Milwaukee 2880-20 vs DeWalt DWE402 Angle Grinder (2026)

Milwaukee 2880-20 M18 FUEL

DeWalt DWE402 11-Amp Corded
| Spec | Milwaukee 2880-20 M18 FUEL | DeWalt DWE402 11-Amp Corded |
|---|---|---|
| Power source | M18 FUEL cordless (battery not included) | Corded 11.0 AMP, 120V |
| No-load speed | 8,500 RPM | 11,000 RPM |
| Disc size | 4-1/2 in. / 5 in. | 4-1/2 in. |
| Motor type | POWERSTATE Brushless | Brushed corded |
| Switch type | Paddle switch, no-lock | Paddle switch with safety lock-off |
| Electronic kickback clutch | Yes — KICKBACK BRAKE | No |
| Disc brake | RAPIDSTOP — stops in ≤2 seconds | None (free-spin after shutoff) |
| Weight (bare tool) | 5.4 lbs | 4.6 lbs |
| Warranty | 5-year limited | 3-year limited + 1-yr free service + 90-day satisfaction |
| Price range | $220–$250 (bare tool); $300–$400 with battery | $90–$110 |
Cordless safety tech versus corded value
Angle grinder comparisons often reduce to a single question: is cordless worth the premium?

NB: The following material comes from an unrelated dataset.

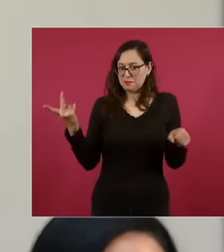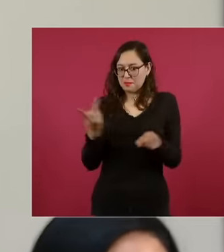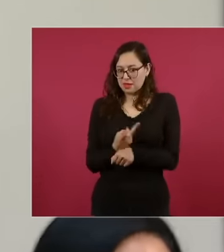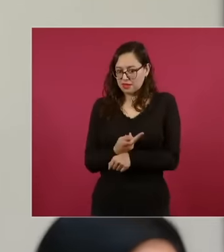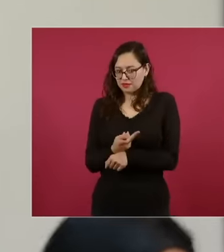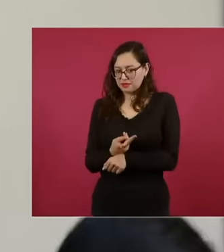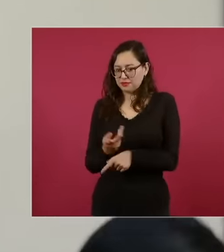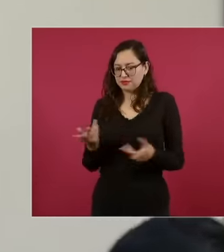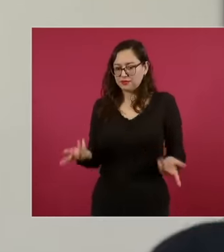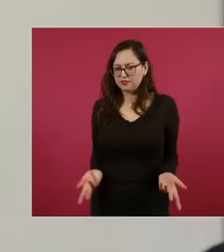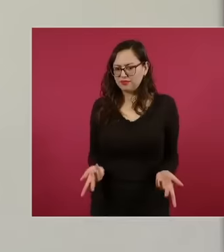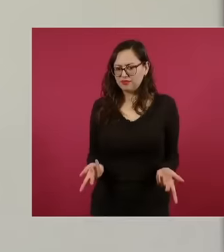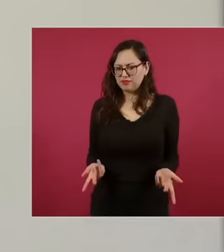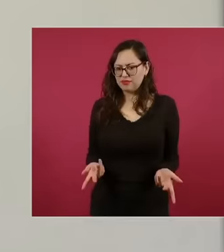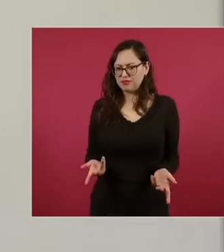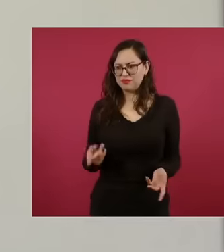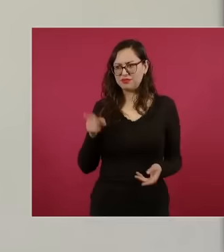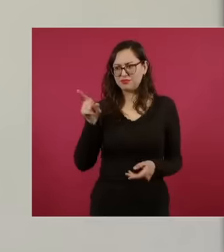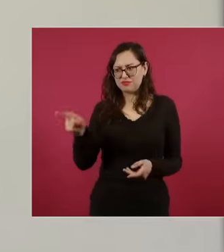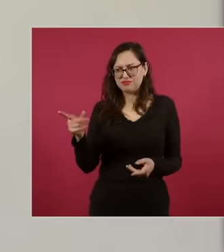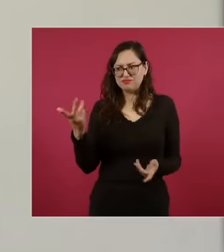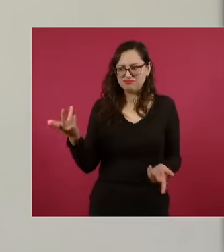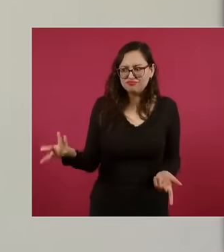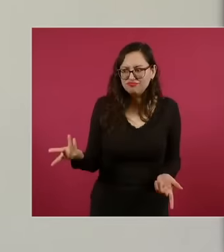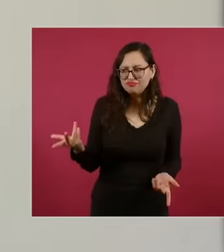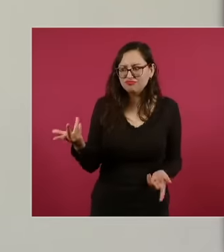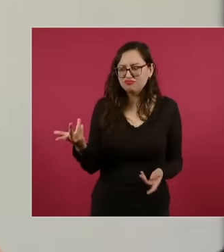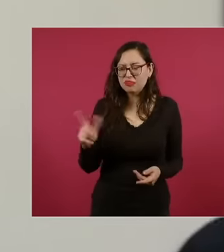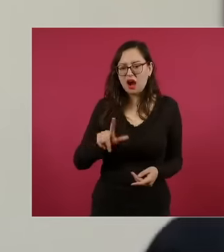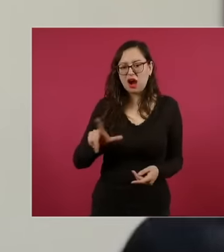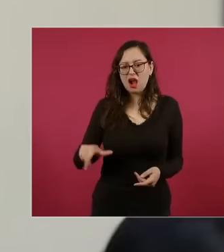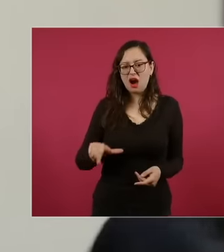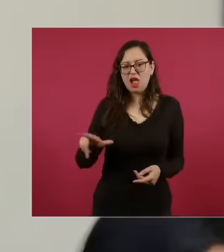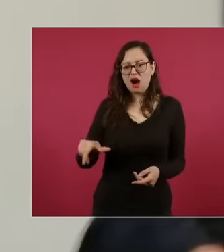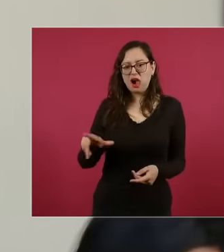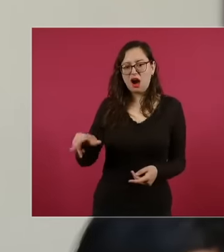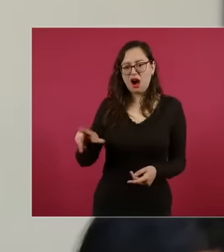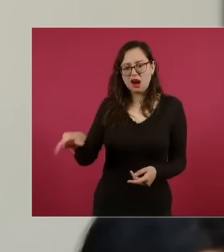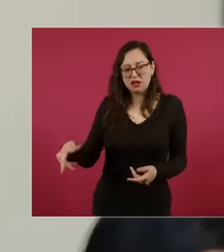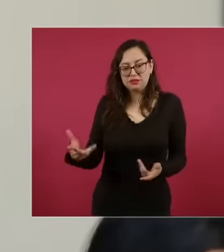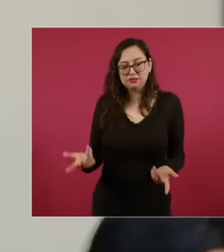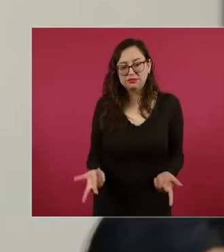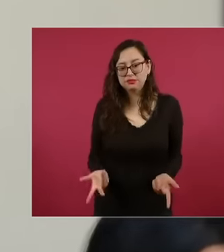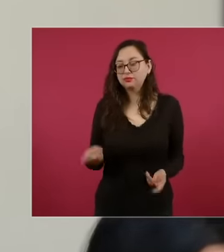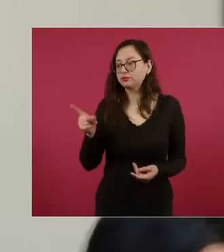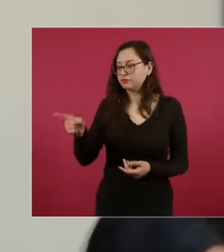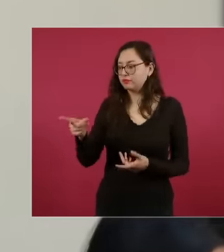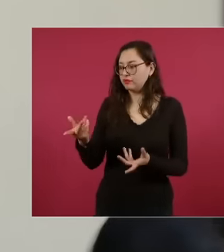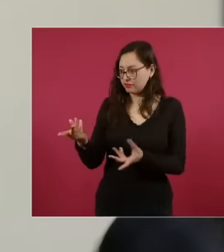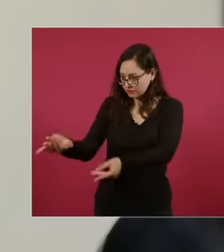supreme court you insisted that I was looking for the ministers to give an outlet to these files that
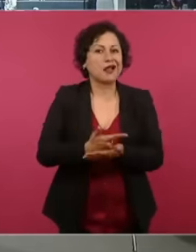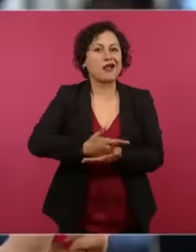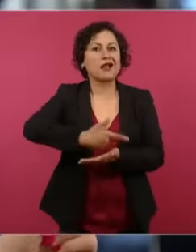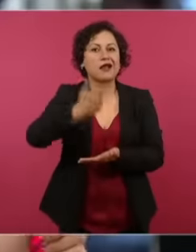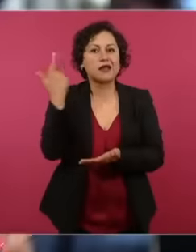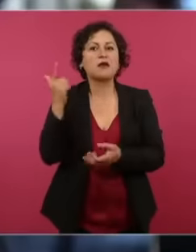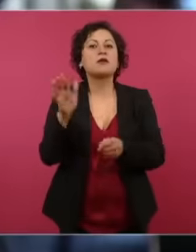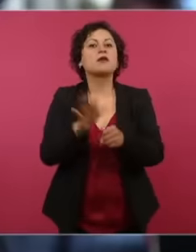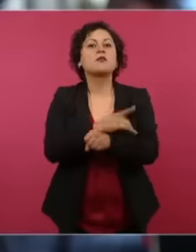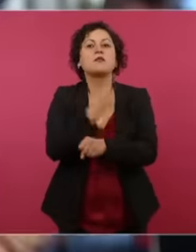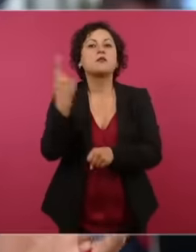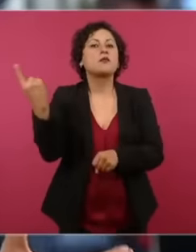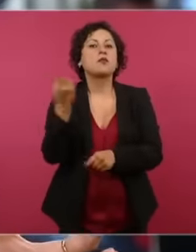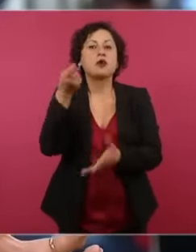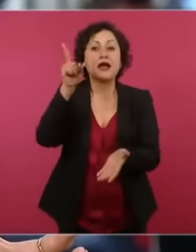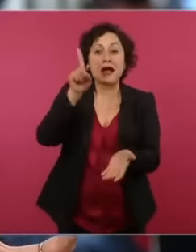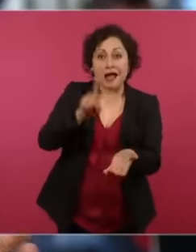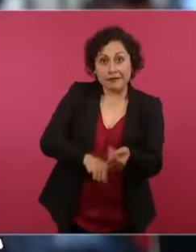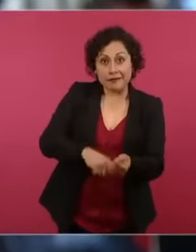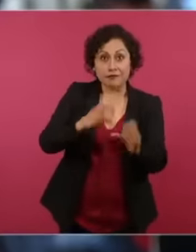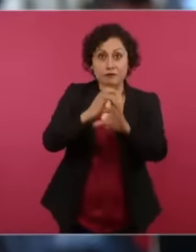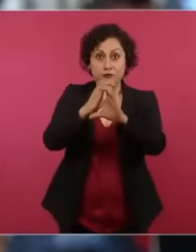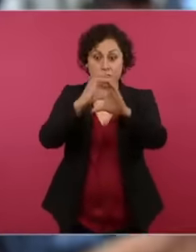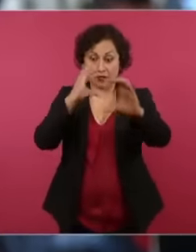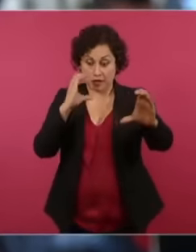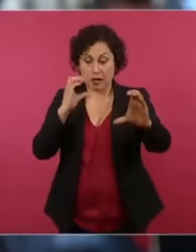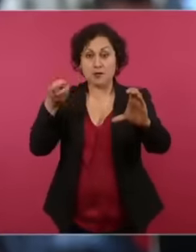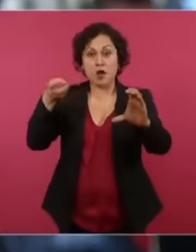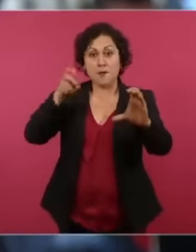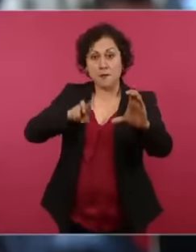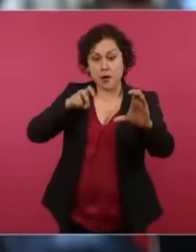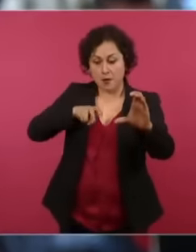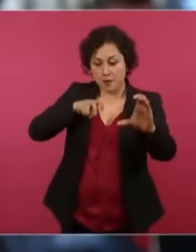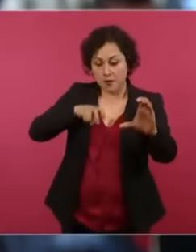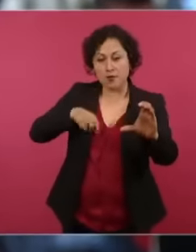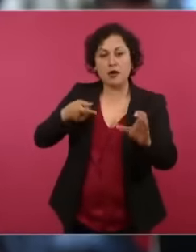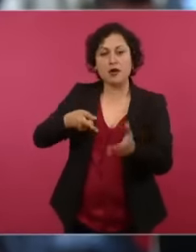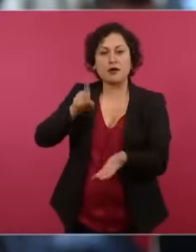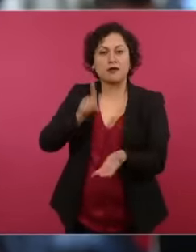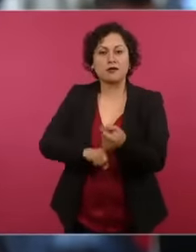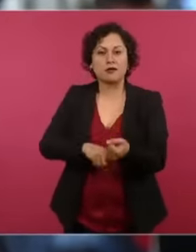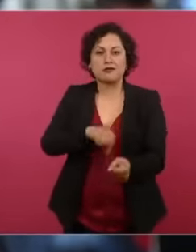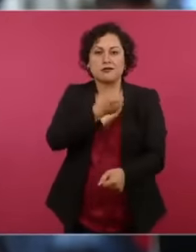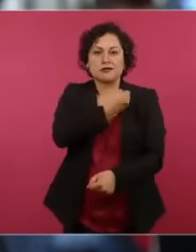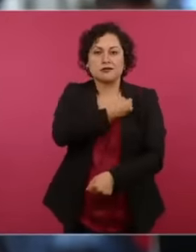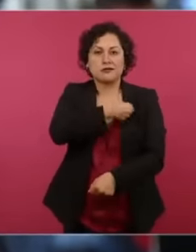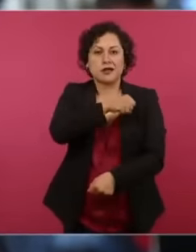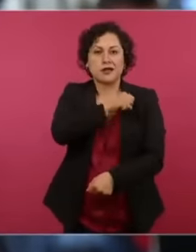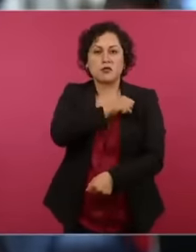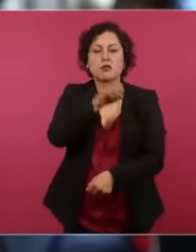trailers inside the boxes in totally unhealthy conditions depends on the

The Milwaukee 2880-20 and DeWalt DWE402 turn that question into a specific numbers problem — and the numbers are stark. The DWE402 costs roughly $95–$110. The Milwaukee 2880-20 is $220–$250 as a bare tool; add an M18 5.0Ah battery and the real entry cost for a new buyer is $300–$400. For users who work exclusively in a garage or shop with an outlet at every bench, that gap requires honest justification.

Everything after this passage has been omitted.